#### DATA FOR THIS EXERCISE
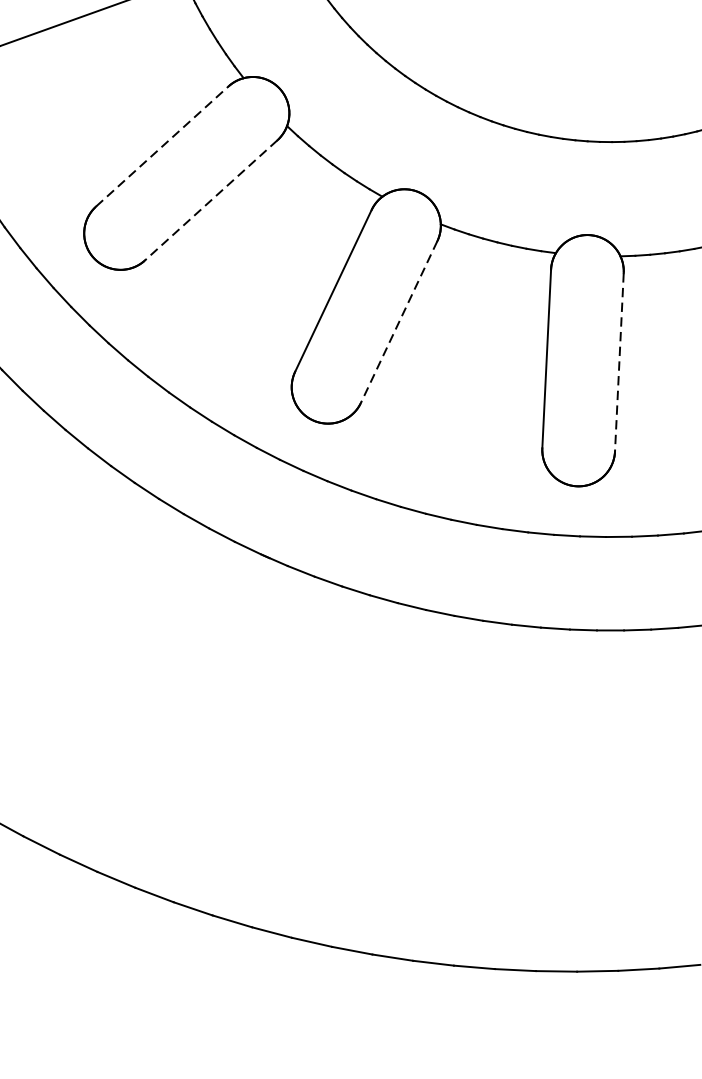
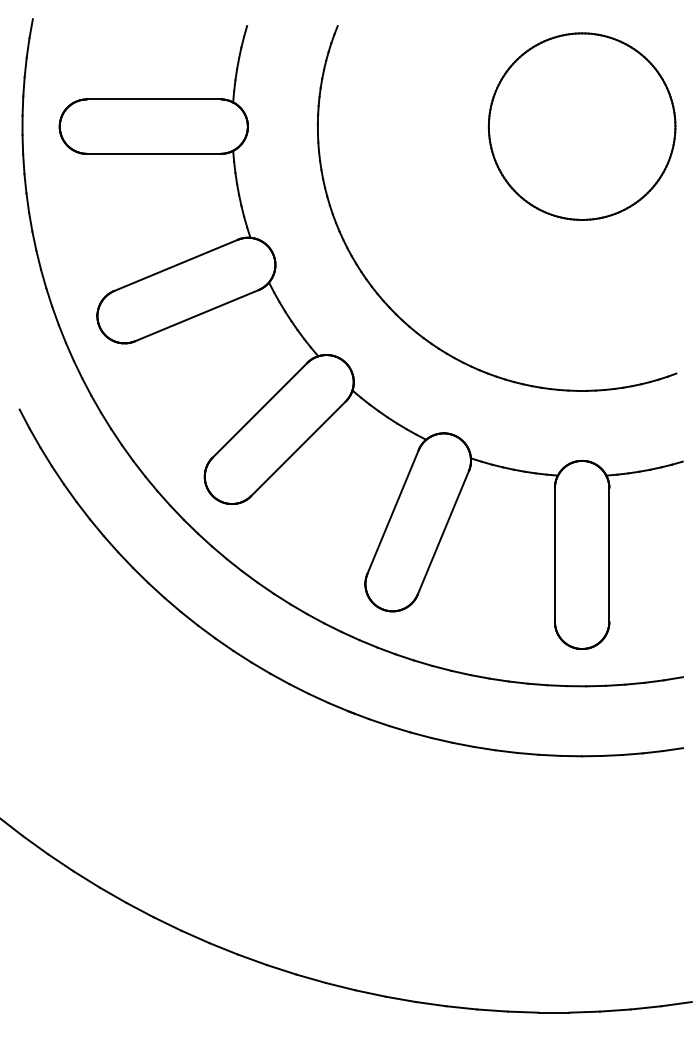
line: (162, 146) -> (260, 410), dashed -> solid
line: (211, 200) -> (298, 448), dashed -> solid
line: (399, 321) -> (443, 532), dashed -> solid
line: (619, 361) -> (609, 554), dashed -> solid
########
#### DATA FOR THIS EXERCISE
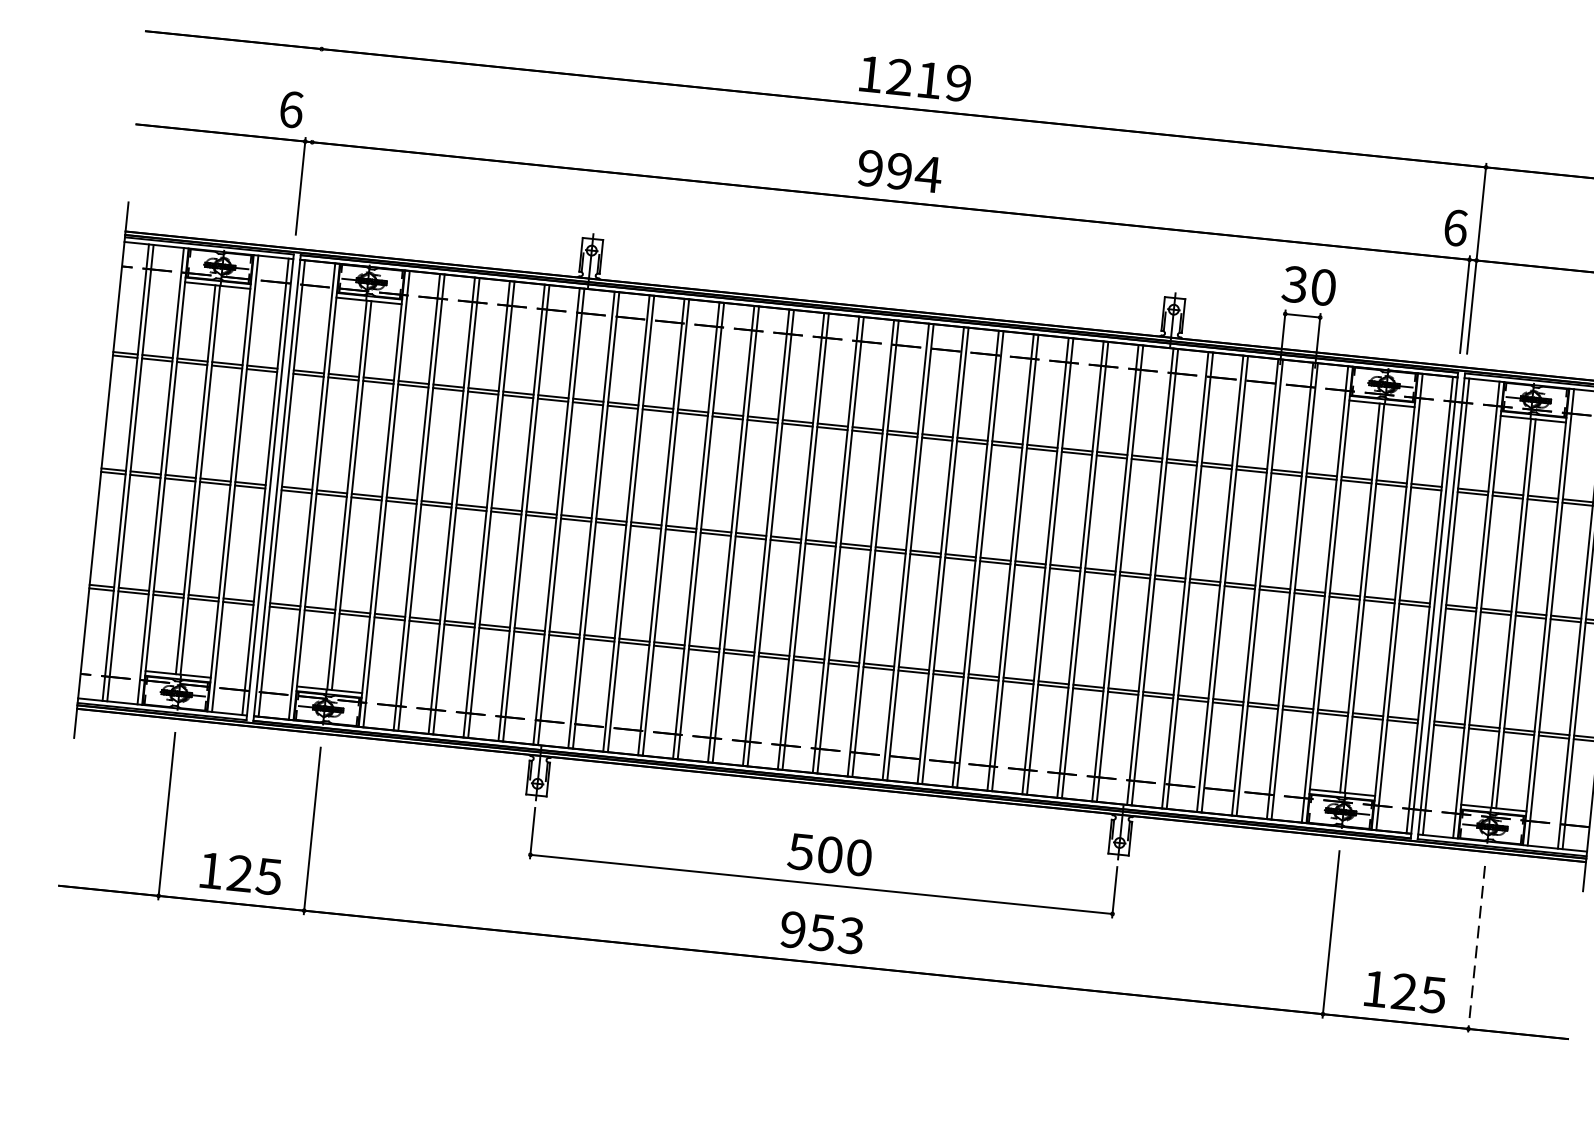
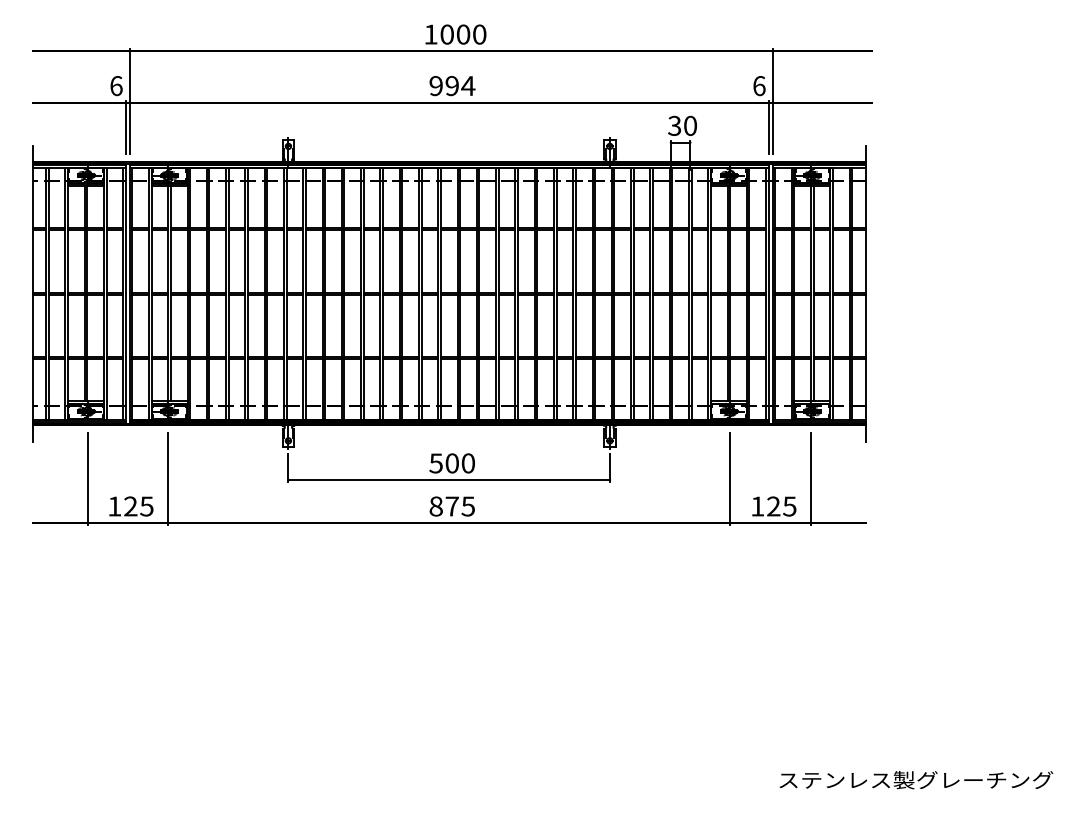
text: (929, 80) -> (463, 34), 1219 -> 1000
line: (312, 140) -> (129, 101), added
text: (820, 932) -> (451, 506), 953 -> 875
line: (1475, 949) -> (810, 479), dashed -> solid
########
#### DATA FOR THIS EXERCISE
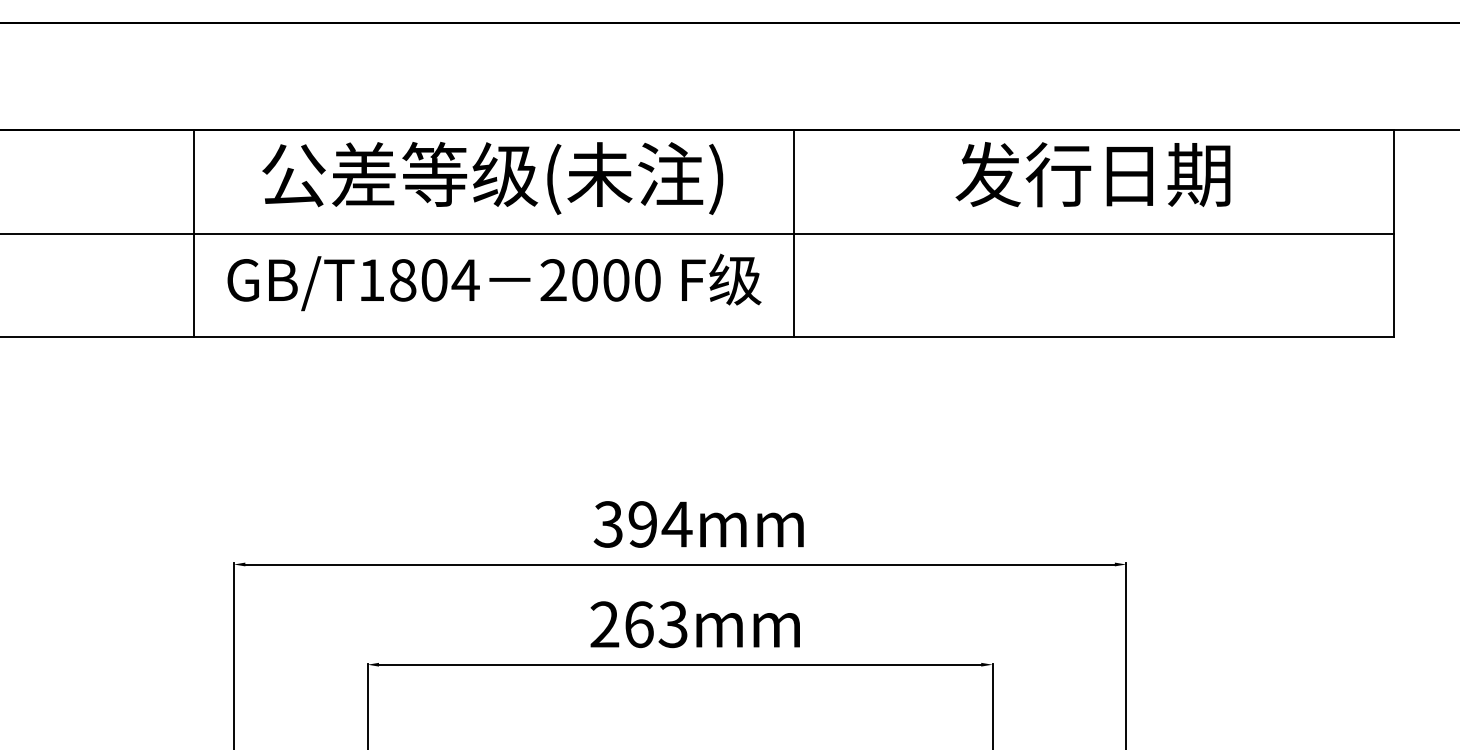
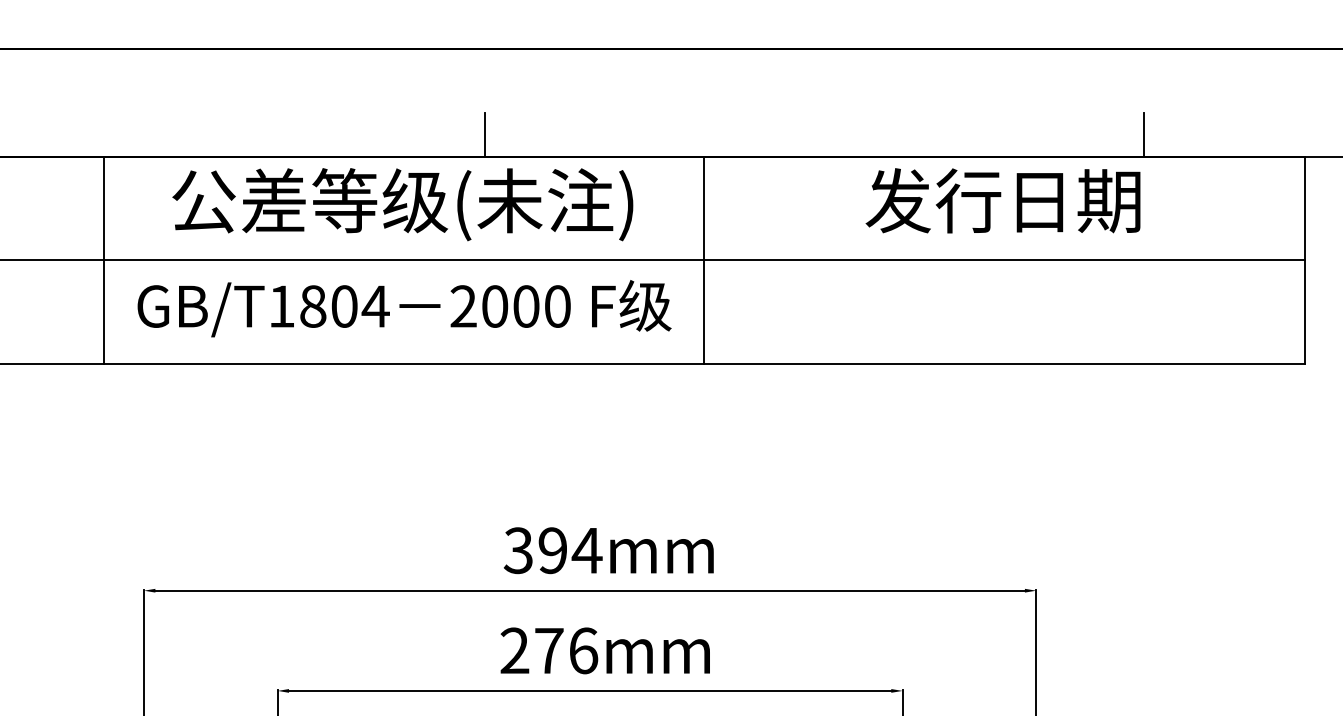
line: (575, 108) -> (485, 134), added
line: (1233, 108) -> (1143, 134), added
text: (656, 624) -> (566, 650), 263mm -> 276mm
########
◆ PROBLEM DESCRIPTION ◆
With the line holding "line: (575, 108) -> (485, 134), added" as the first and the line holding "text: (656, 624)" as the last, set down that range of the entries above exactly, and nothing else.

◆ EXERCISE RESULT ◆
line: (575, 108) -> (485, 134), added
line: (1233, 108) -> (1143, 134), added
text: (656, 624) -> (566, 650), 263mm -> 276mm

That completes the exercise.